───── Source information

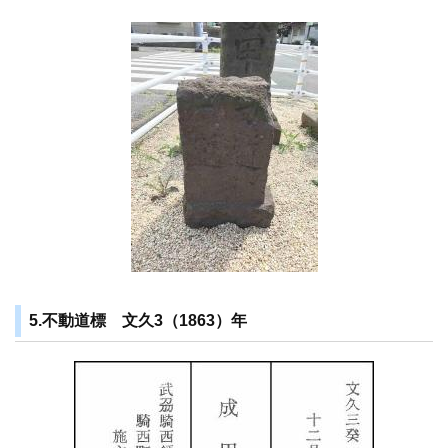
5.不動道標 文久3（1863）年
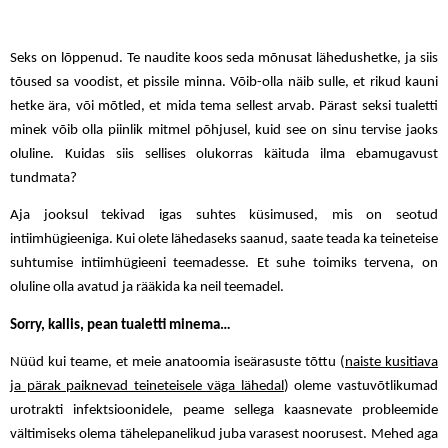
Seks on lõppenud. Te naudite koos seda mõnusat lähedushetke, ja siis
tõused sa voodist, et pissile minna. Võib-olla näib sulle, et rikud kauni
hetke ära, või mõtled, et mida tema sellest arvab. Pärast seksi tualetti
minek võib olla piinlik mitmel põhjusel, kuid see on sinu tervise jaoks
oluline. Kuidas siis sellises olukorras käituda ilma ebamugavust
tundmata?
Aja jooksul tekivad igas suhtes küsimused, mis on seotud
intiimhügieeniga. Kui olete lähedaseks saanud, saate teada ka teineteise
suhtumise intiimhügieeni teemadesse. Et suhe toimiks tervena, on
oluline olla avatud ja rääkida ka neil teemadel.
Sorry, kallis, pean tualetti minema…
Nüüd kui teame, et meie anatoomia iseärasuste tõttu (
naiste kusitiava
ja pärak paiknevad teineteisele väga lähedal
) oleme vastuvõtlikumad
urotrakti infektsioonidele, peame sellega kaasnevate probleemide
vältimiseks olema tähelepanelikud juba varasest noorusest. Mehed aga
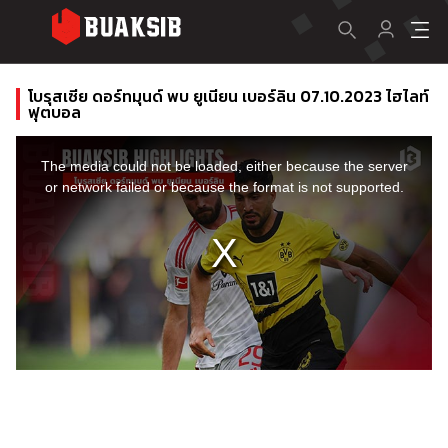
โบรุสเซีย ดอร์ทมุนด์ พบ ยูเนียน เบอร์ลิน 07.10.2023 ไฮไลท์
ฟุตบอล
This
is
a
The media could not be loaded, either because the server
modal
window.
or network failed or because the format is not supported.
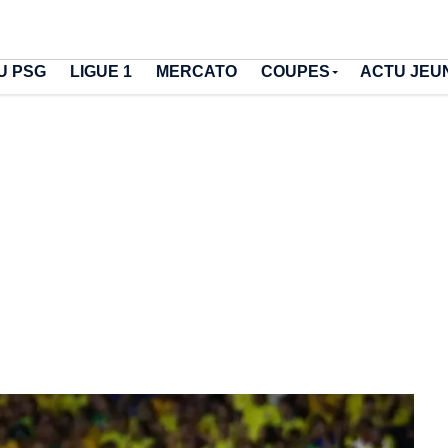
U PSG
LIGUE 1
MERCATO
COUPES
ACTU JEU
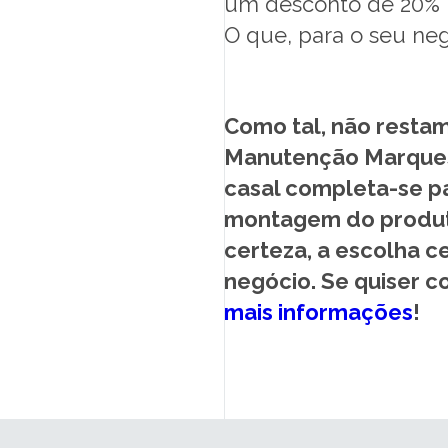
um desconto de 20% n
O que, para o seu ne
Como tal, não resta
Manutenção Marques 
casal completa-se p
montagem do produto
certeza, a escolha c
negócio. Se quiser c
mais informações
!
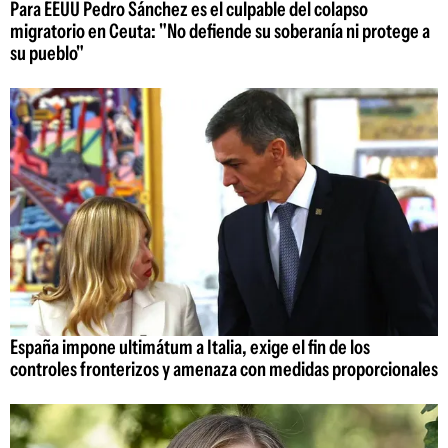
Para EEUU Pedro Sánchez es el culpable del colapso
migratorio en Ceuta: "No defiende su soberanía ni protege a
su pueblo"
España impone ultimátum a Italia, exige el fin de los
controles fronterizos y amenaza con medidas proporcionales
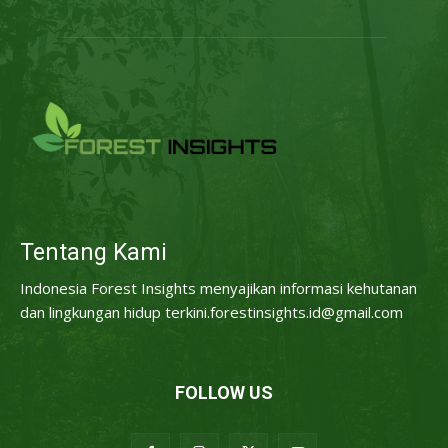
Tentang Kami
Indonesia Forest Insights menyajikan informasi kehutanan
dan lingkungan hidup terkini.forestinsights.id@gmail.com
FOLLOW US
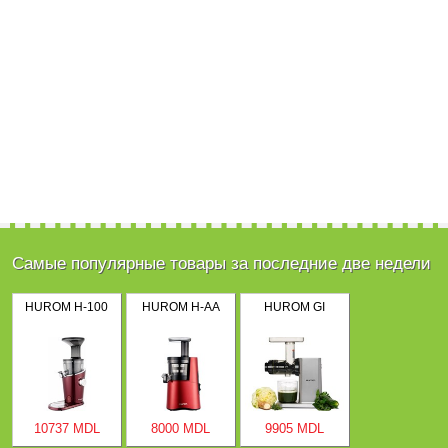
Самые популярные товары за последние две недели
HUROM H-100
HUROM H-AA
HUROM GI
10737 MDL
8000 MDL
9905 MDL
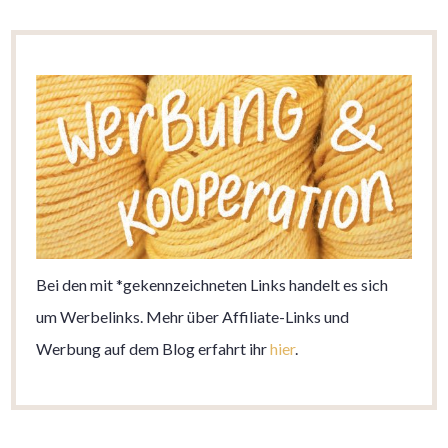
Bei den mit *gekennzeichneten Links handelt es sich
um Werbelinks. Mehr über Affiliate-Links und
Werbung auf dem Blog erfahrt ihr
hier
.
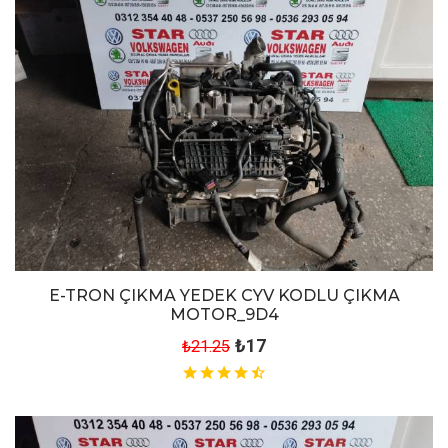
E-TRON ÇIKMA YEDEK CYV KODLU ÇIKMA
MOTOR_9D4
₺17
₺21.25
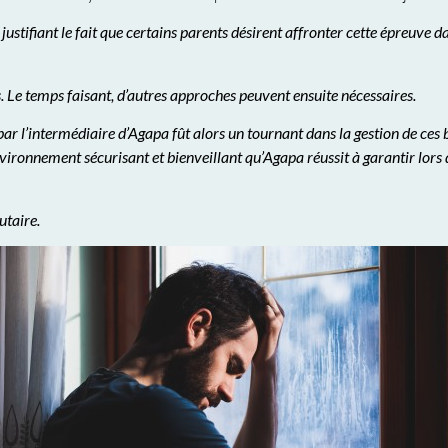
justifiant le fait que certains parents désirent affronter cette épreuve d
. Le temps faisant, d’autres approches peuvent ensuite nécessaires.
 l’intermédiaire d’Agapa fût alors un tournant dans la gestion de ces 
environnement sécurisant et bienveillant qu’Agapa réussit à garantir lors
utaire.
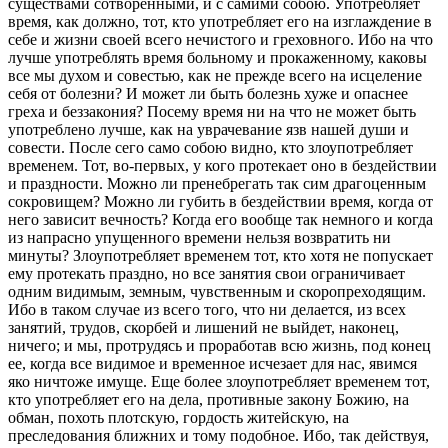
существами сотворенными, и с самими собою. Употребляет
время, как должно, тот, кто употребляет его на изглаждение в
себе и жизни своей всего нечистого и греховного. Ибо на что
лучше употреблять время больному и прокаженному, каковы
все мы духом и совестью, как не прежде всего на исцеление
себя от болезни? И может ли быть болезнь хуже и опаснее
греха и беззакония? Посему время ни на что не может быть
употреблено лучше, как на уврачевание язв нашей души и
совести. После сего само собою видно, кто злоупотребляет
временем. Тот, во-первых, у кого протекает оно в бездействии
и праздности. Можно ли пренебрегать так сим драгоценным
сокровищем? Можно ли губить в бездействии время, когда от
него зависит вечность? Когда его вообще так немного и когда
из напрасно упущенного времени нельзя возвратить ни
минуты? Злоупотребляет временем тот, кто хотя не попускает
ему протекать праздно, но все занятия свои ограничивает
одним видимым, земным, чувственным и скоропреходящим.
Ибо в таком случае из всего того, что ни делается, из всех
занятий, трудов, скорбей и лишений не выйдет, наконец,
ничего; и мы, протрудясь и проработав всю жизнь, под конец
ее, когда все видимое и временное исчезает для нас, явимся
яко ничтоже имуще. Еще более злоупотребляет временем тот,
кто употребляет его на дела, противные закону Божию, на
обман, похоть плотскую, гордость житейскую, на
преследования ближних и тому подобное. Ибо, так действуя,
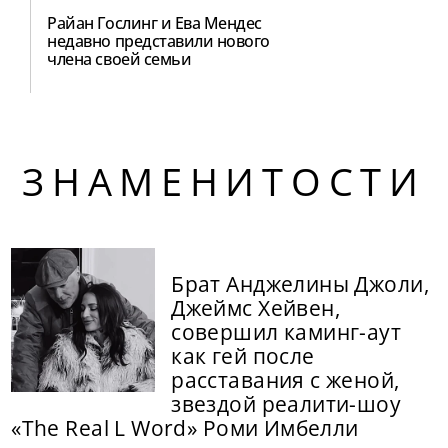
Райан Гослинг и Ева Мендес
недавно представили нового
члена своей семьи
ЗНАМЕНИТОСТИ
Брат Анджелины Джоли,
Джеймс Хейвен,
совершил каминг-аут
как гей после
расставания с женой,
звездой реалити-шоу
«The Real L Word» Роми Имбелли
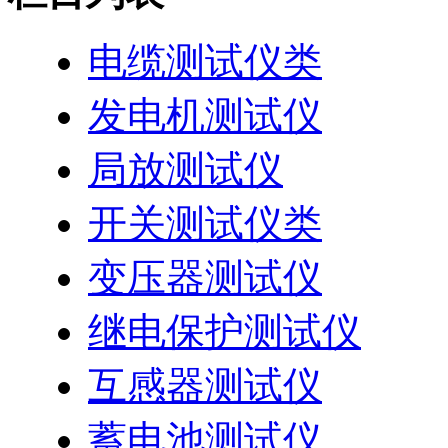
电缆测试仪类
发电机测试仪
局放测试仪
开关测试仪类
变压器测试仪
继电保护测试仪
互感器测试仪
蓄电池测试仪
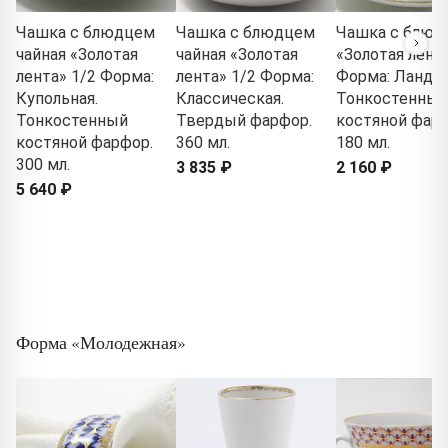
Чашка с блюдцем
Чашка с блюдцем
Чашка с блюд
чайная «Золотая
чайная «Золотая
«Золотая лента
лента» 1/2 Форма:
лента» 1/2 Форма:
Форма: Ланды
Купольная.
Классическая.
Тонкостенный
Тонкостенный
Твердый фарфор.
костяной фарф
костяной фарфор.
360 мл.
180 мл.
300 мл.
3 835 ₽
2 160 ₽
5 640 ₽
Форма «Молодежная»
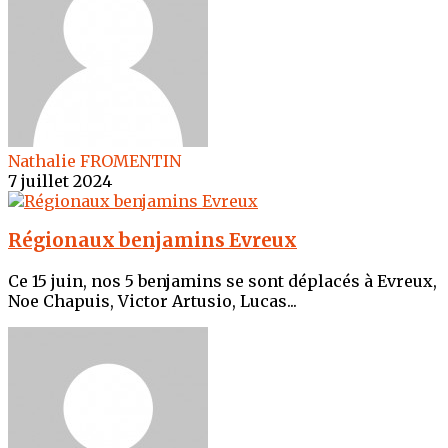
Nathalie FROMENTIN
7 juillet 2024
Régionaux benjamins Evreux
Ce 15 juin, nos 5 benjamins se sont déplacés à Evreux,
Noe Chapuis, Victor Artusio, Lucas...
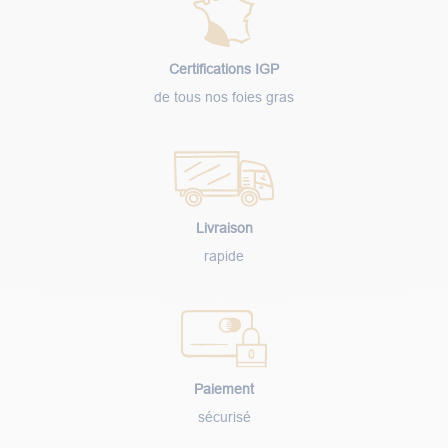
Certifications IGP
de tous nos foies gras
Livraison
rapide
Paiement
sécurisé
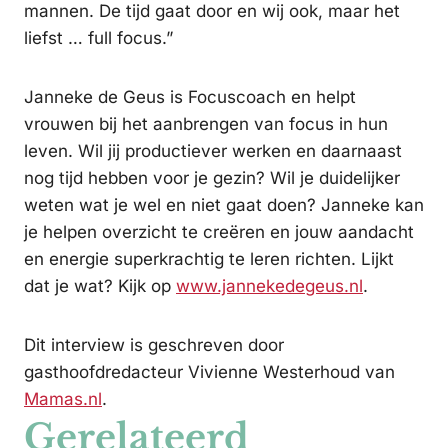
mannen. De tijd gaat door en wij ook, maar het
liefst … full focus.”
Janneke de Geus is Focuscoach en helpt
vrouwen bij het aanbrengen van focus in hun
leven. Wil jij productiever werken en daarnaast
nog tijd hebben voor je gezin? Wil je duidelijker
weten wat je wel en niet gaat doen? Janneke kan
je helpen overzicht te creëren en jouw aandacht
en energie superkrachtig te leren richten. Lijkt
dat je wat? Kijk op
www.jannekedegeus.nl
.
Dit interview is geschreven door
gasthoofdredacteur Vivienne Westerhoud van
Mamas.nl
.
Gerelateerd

──────────

_What you will do_
In the entries above, find the line holding "существами сотворенными, и" and the line holding "ее, когда все", then retype exactly those two lines and every line between them, and nothing else.

_Task answer_
существами сотворенными, и с самими собою. Употребляет
время, как должно, тот, кто употребляет его на изглаждение в
себе и жизни своей всего нечистого и греховного. Ибо на что
лучше употреблять время больному и прокаженному, каковы
все мы духом и совестью, как не прежде всего на исцеление
себя от болезни? И может ли быть болезнь хуже и опаснее
греха и беззакония? Посему время ни на что не может быть
употреблено лучше, как на уврачевание язв нашей души и
совести. После сего само собою видно, кто злоупотребляет
временем. Тот, во-первых, у кого протекает оно в бездействии
и праздности. Можно ли пренебрегать так сим драгоценным
сокровищем? Можно ли губить в бездействии время, когда от
него зависит вечность? Когда его вообще так немного и когда
из напрасно упущенного времени нельзя возвратить ни
минуты? Злоупотребляет временем тот, кто хотя не попускает
ему протекать праздно, но все занятия свои ограничивает
одним видимым, земным, чувственным и скоропреходящим.
Ибо в таком случае из всего того, что ни делается, из всех
занятий, трудов, скорбей и лишений не выйдет, наконец,
ничего; и мы, протрудясь и проработав всю жизнь, под конец
ее, когда все видимое и временное исчезает для нас, явимся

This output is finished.